I’ve spent most of what some people charitably call “a career” writing about booze. It’s not one of those jobs they tell you about on career day. In fact, it’s not so much a job that you get as a job that you get away with. In fairness to myself, I know more than the average tippler about liquor. I can tell you the manufacturing subtleties between tequila and mezcal and can separate an Islay from a Speyside with a sniff. I’m pretty deep on beer too. And turns out I’m good at writing at bars—which helps. It’s all added up to me somehow making a living for two decades, cranking out articles about what, where, when, how, and why to drink. It’s been a flaming butt ton of subtle, nuanced fun.

But somehow, twenty years into the game, I came to a terrible realization: I knew fuck-all about wine. And it had started to bother me. I mean, sure, I liked the stuff.

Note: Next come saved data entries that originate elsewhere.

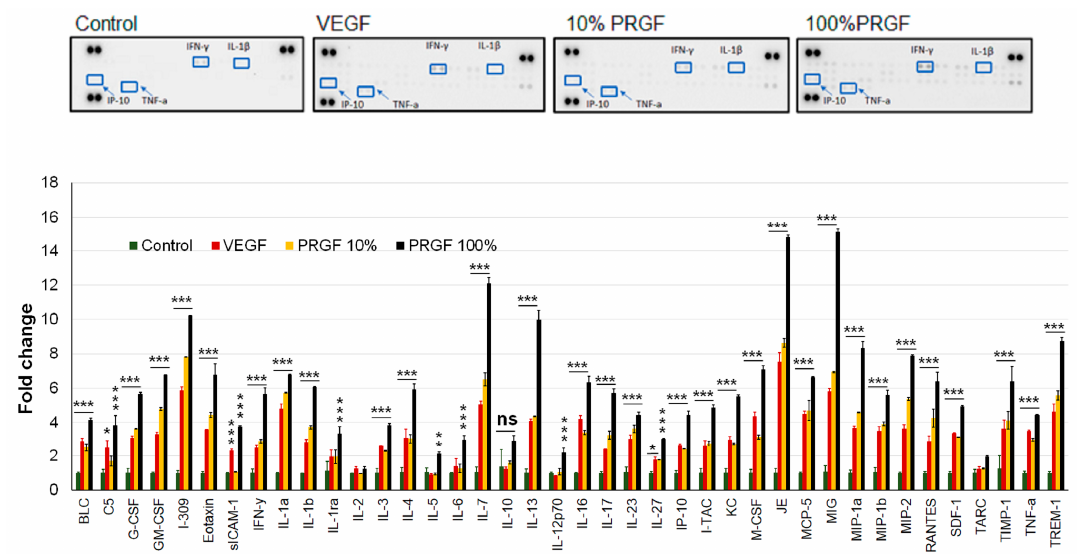
Figure 8. Effect of VEGF (100 pg/mL) and PRGF (10 and 100%) treatments on cytokines levels in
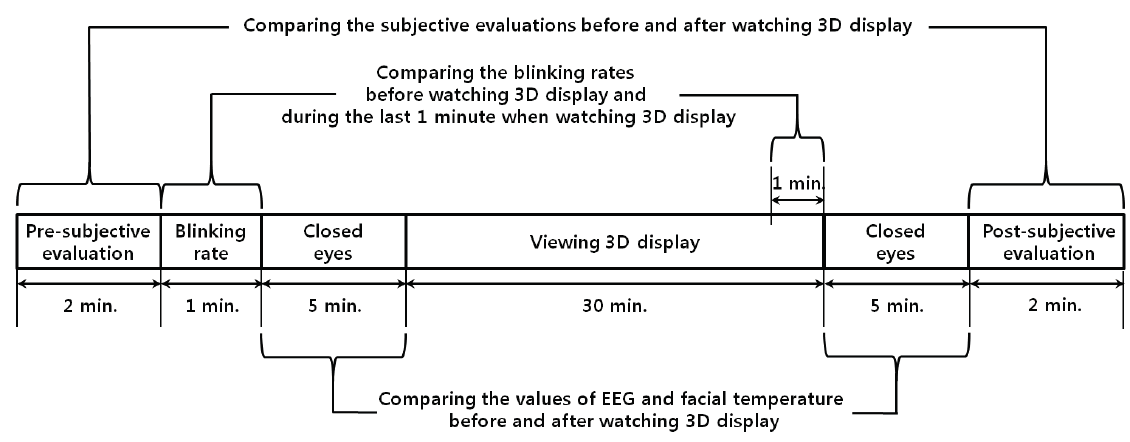
Figure 8. Experimental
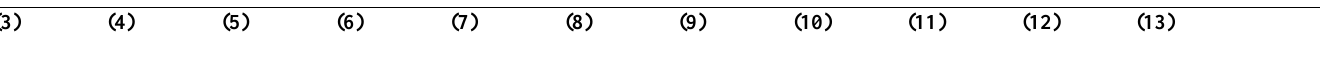
Table 3: Matrix of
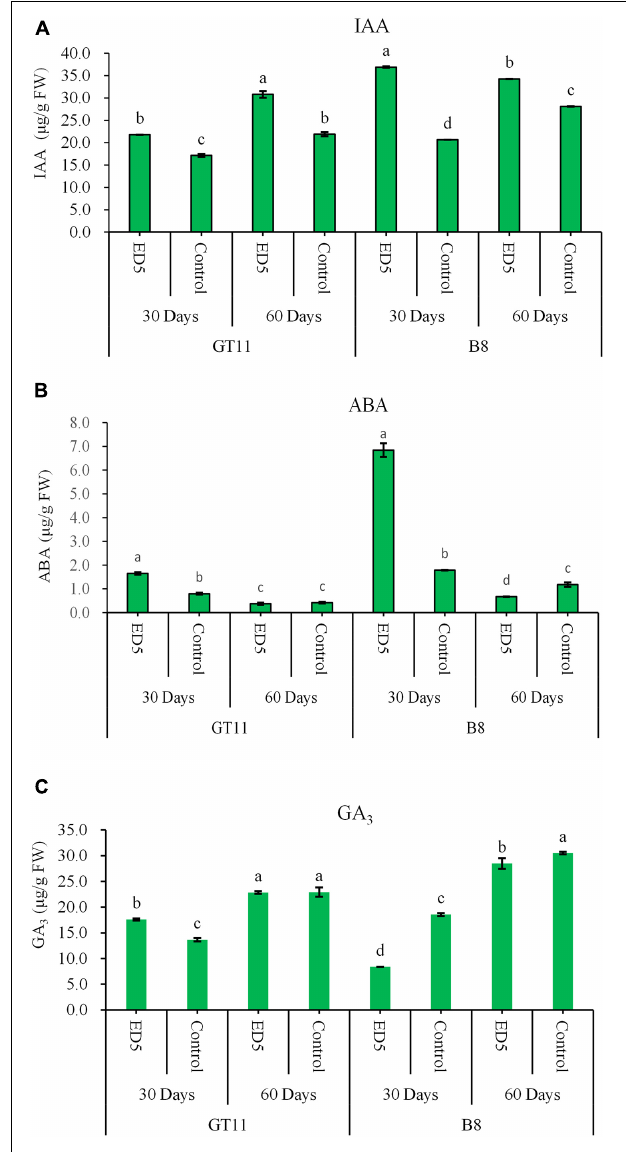
FIGURE 2 | Variations in contents of phytohormones in the leaf of sugarcane varieties GT11 and B8 inoculated with E. roggenkampii ED5 as compared to control at 30 and 60 days after the treatment. (A) Indole acetic acid (IAA), (B) abscisic acid (ABA), and (C) gibberellin (GA 3 ). At the level of p < 0.05, different letters indicate significant changes between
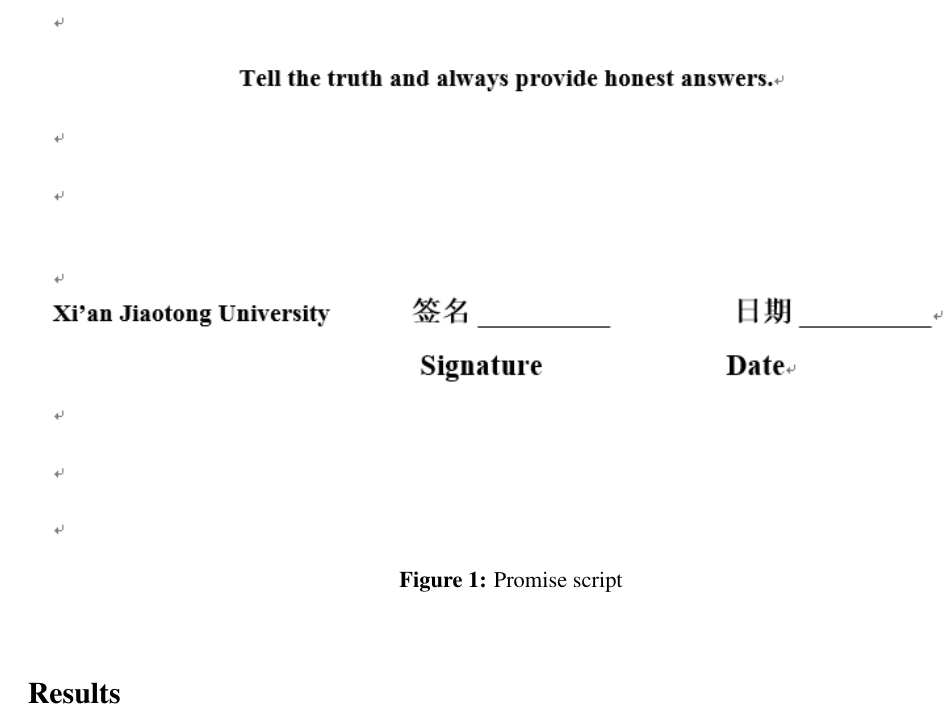
Figure 1: Promise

And I knew how to fake like I knew about it—the names of the major grapes, the growing regions, some well-tuned adjectives. But when you really get into the woods with fermented grape syrup, it’s devilishly complex. (Hack booze writer alert: “devilishly” is one of the go-to modifiers. So is “complex.”) And over the years, instead of taking small bites and learning bit by bit, I bullshitted my way through tastings while trying to steer the conversation back to the Phillies. Speaking of which, did you see the season they had last year? Horrendous!

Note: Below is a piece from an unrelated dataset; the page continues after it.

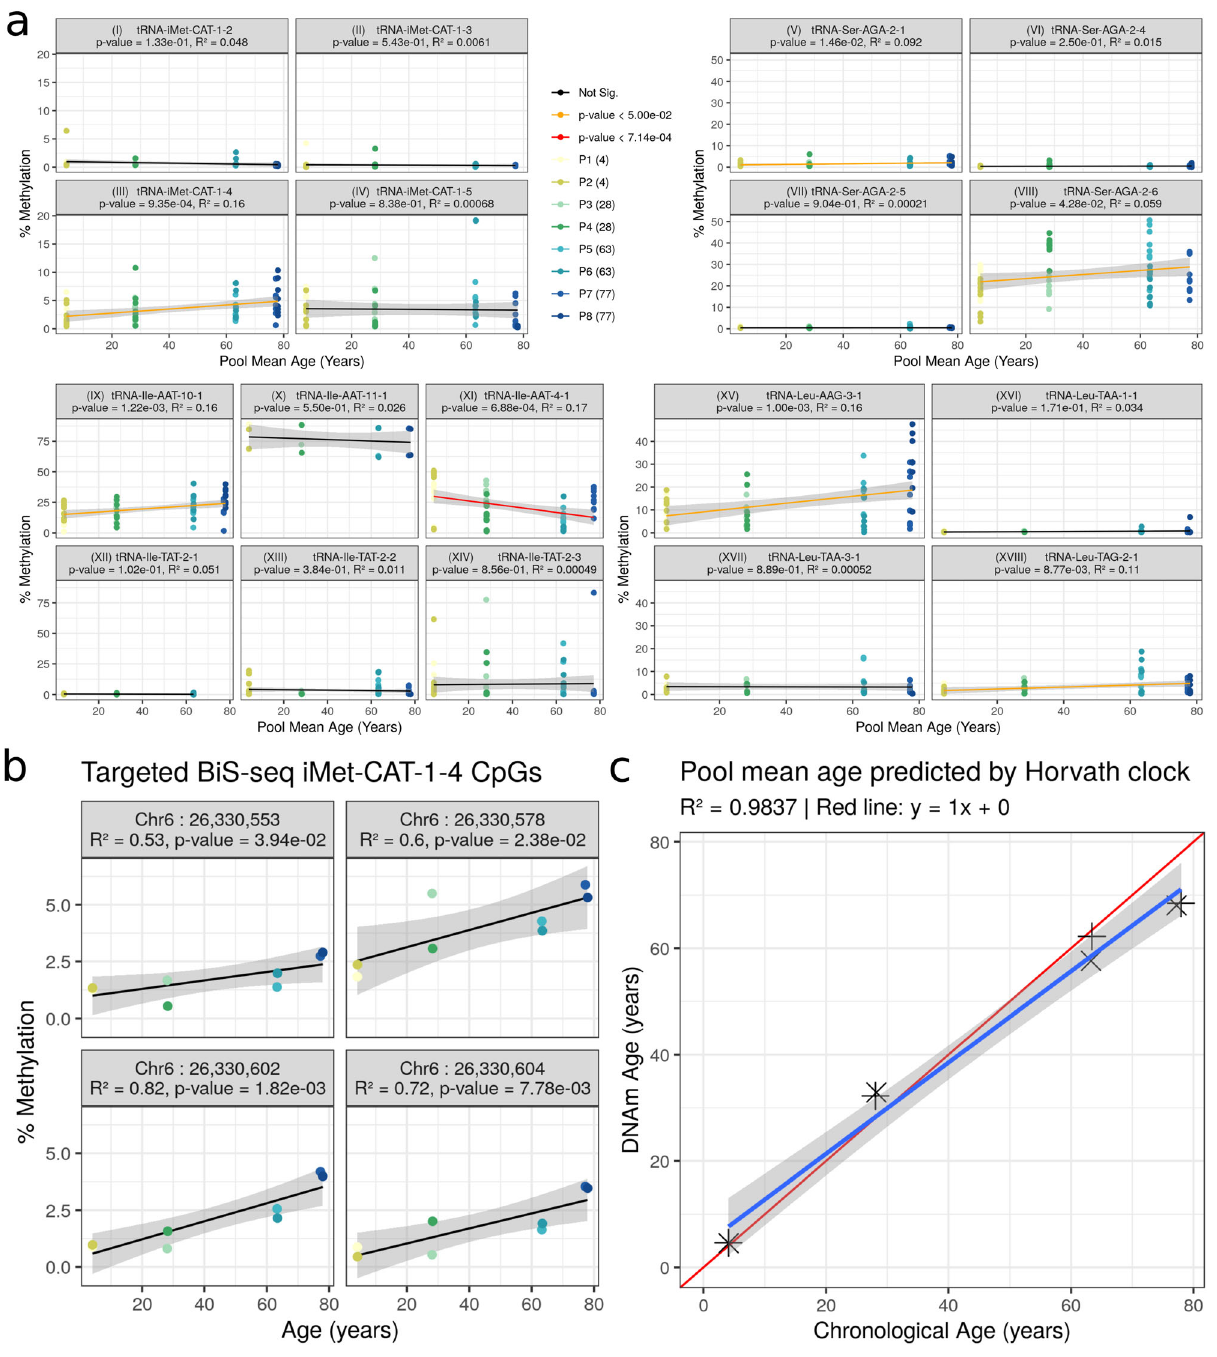
Fig. 5 Comparison of age-related hypermethylating tRNA genes to closely related tRNA genes using targeted bisul fi te sequencing (BiS-seq). a Combined CpGs within tRNA loci results (experiment-wide Bonferroni p = 7.14 × 10 − 4 ); i-iv, Comparison of select tRNA-iMet-CAT loci: Hypermethylation is speci fi c to iMet-CAT-1-4 (iii) not other isodecoders (i, ii, & iv); v-viii, Comparison of select tRNA-Ser-AGA loci: hypermethylation is speci fi c to Ser-AGA-2-6 A (viii) and to a lesser extent Ser-AGA-2-1 (v), whilst not other isodecoders (vi, vii); ix-xiv, Comparison of select tRNA-Ile loci: Hypermethylation is speci fi c to Ile-AAT-10-1 (ix), Ile-AAT-4-1 (xi) displays hypomethylation contrary to previous MeDIP fi ndings, Ile-TAT-2-2 & 2-3 lack hypermethylation (previously non-signi fi cant in blood-corrected MeDIP, although signi fi cant in uncorrected), whilst no change in Ile-AAT-11-1 (x) and Ile- TAT-2-1 (xii); xv-xviii, Comparison of select tRNA-Leu loci: Hypermethylation in Leu-AAG-3-1 (xv) consistent with 450k and Leu-TAG-2-1 (xviii) consistent with MeDIP, whilst no change in Leu-TAA-1-1 (xvi) & Leu-TAA-3-1 (xvii). b tRNA-iMet-CAT-1-4 Individual CpG analysis: 4 CpGs within this tRNA show consistent methylation increases (all p < 0.05). c Mean chronological age is tightly correlated with DNAm Horvath clock 11 predicted age for the 8 pooled samples (see Table 1 for pool details). All p values are for F-tests from simple linear regression, Error bands represent the SEM. Source data for these plots are provided as a Source Data fi le and results for all tRNAs covered are provided in supplementary data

So I figured out a way to combine my ignorance and my sadness. I would get the hell out of L.A. and drive across this great land drinking its precious purple bounty as I went. Because if my e-mail in-box was to be believed—and it has never steered me wrong before, just ask my good friend the crown prince of Nigeria—wine was being made in every state of the Union, including Vermont and Georgia and Nebraska and Missouri. I even got a come-on from a winery in Arkansas that featured an actual RV park on-site. It doesn’t get more American than that. The RV park was the final straw. I had to go drink wine with people in RV parks.

I wanted to drink wine in places you would never think produced wine. I needed to know if Yankee obstinacy, midwestern stick-to-itiveness, or Deep South Zen would allow you to produce juice that could compete with the big mean mothers out in the Napa, Sonoma, and Willamette Valleys. Stop laughing. This is the serious part.

I would conquer wine. Just like the United States conquered Grenada, and Donald Trump conquered good taste, and cavemen conquered the dinosaurs. I was like America—loud, without pedigree, misinformed, and often drunk, but I had grit. Gumption. A willful ignorance of my limitations. Hell, I was America. I would be triumphant with a capital UMPHANT.

I might come back to L.A., I might not. But to find out if I should, I needed to live in Nowhere for a while. If only to prove Patricia wrong. Wherever I ended up, it would be on my terms. It was time to stop living in the shadow of dead brothers and exes and crawl, squinting into the sunlight. It was time to drink my way across America.

You’ll be forgiven if that sounds depressing. Or like I have a death wish. Most of the drinking writers do—or, rather, did. And don’t get me wrong, I consider Charles Bukowski, Dylan Thomas, Hunter S. Thompson, and John O’Brien to all be wise, if besotted (also dead) sages lighting the road ahead. But make no mistake. This is not a tale of a man drinking himself to death. This is a tale of a man drinking himself to life. I hope.

So I set a goal. I would drive an indirect path across and around the country, passing through as many wine regions as possible. Along the way I would drink as much local happy juice as I could stand, hopefully learning a few things to boot. To give myself a sort of finite end point (you don’t want this sort of thing to get away from you) I added a finish line: the Pebble Beach Food & Wine festival. This annual high-net-worth Northern California bacchanal is where the 1 percent of the 1 percent gather every year to sip ridiculously rarified wine and swap stories about how you can’t get a good yacht crew these days. To raise the stakes a little, I called in a favor and got myself booked as a keynote speaker. If I didn’t have my shit together by then, it would be glaringly, career-endingly obvious. The way I see it, what’s the point of walking a tightrope if the fall won’t kill you?